**Exercise:** Using the records below, give again exactly the lines from the line that contains "brighten Christmas morning, perfect" through the line that contains "Deprecated means that the package", both ends included, and only those.

═══ Data under study ═══

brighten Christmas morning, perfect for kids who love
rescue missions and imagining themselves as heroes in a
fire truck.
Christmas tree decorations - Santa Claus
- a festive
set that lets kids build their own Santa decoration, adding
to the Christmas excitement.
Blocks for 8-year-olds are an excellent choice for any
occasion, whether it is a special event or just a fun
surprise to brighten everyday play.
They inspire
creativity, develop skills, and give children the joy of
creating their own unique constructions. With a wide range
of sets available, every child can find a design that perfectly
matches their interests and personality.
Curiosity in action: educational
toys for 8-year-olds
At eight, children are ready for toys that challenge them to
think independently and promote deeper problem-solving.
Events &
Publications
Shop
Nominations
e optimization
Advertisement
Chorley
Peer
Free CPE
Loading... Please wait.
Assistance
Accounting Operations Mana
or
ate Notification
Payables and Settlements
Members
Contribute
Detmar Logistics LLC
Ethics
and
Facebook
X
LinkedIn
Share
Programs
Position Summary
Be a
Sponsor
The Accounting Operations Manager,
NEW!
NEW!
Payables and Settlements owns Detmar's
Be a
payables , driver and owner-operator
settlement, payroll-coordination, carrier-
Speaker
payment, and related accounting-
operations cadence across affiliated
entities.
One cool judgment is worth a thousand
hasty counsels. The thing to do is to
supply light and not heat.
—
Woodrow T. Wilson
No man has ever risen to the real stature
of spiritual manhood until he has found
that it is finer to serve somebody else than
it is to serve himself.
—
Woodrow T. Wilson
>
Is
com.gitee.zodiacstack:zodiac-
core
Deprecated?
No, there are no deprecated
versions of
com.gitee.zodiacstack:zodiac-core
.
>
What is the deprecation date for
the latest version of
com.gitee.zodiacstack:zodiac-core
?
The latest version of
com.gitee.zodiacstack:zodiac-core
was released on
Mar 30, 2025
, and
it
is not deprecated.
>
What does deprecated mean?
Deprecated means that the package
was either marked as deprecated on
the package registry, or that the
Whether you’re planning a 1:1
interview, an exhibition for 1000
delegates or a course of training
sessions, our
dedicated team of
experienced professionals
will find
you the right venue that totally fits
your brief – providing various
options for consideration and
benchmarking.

═══
═══ Data under study ═══

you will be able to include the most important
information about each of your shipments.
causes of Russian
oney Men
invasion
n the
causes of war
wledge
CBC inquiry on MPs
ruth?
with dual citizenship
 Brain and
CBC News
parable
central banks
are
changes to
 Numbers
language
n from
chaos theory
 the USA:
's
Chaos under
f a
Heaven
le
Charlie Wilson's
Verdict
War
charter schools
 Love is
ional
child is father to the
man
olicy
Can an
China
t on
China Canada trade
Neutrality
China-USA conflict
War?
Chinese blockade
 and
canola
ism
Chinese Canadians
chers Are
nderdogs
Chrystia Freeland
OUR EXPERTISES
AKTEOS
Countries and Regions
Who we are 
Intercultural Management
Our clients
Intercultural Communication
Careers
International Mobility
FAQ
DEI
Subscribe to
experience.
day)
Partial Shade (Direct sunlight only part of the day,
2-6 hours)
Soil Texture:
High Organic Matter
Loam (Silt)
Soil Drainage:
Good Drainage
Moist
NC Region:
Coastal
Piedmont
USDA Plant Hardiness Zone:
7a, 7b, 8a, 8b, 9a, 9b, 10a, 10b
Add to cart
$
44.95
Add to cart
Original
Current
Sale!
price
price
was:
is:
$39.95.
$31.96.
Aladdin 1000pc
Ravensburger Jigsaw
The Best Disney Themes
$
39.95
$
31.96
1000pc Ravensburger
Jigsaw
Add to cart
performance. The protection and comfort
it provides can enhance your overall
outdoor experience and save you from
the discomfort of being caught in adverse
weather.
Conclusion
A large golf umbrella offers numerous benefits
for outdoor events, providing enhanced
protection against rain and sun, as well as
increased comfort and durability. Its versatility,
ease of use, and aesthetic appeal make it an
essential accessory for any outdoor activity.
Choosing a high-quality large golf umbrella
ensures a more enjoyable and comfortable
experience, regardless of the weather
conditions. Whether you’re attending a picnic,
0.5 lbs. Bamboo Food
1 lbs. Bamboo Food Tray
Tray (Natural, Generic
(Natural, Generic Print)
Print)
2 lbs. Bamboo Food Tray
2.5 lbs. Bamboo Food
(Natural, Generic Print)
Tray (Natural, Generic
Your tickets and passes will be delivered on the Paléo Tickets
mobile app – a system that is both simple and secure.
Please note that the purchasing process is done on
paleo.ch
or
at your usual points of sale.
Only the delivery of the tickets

═══

**Response:**
brighten Christmas morning, perfect for kids who love
rescue missions and imagining themselves as heroes in a
fire truck.
Christmas tree decorations - Santa Claus
- a festive
set that lets kids build their own Santa decoration, adding
to the Christmas excitement.
Blocks for 8-year-olds are an excellent choice for any
occasion, whether it is a special event or just a fun
surprise to brighten everyday play.
They inspire
creativity, develop skills, and give children the joy of
creating their own unique constructions. With a wide range
of sets available, every child can find a design that perfectly
matches their interests and personality.
Curiosity in action: educational
toys for 8-year-olds
At eight, children are ready for toys that challenge them to
think independently and promote deeper problem-solving.
Events &
Publications
Shop
Nominations
e optimization
Advertisement
Chorley
Peer
Free CPE
Loading... Please wait.
Assistance
Accounting Operations Mana
or
ate Notification
Payables and Settlements
Members
Contribute
Detmar Logistics LLC
Ethics
and
Facebook
X
LinkedIn
Share
Programs
Position Summary
Be a
Sponsor
The Accounting Operations Manager,
NEW!
NEW!
Payables and Settlements owns Detmar's
Be a
payables , driver and owner-operator
settlement, payroll-coordination, carrier-
Speaker
payment, and related accounting-
operations cadence across affiliated
entities.
One cool judgment is worth a thousand
hasty counsels. The thing to do is to
supply light and not heat.
—
Woodrow T. Wilson
No man has ever risen to the real stature
of spiritual manhood until he has found
that it is finer to serve somebody else than
it is to serve himself.
—
Woodrow T. Wilson
>
Is
com.gitee.zodiacstack:zodiac-
core
Deprecated?
No, there are no deprecated
versions of
com.gitee.zodiacstack:zodiac-core
.
>
What is the deprecation date for
the latest version of
com.gitee.zodiacstack:zodiac-core
?
The latest version of
com.gitee.zodiacstack:zodiac-core
was released on
Mar 30, 2025
, and
it
is not deprecated.
>
What does deprecated mean?
Deprecated means that the package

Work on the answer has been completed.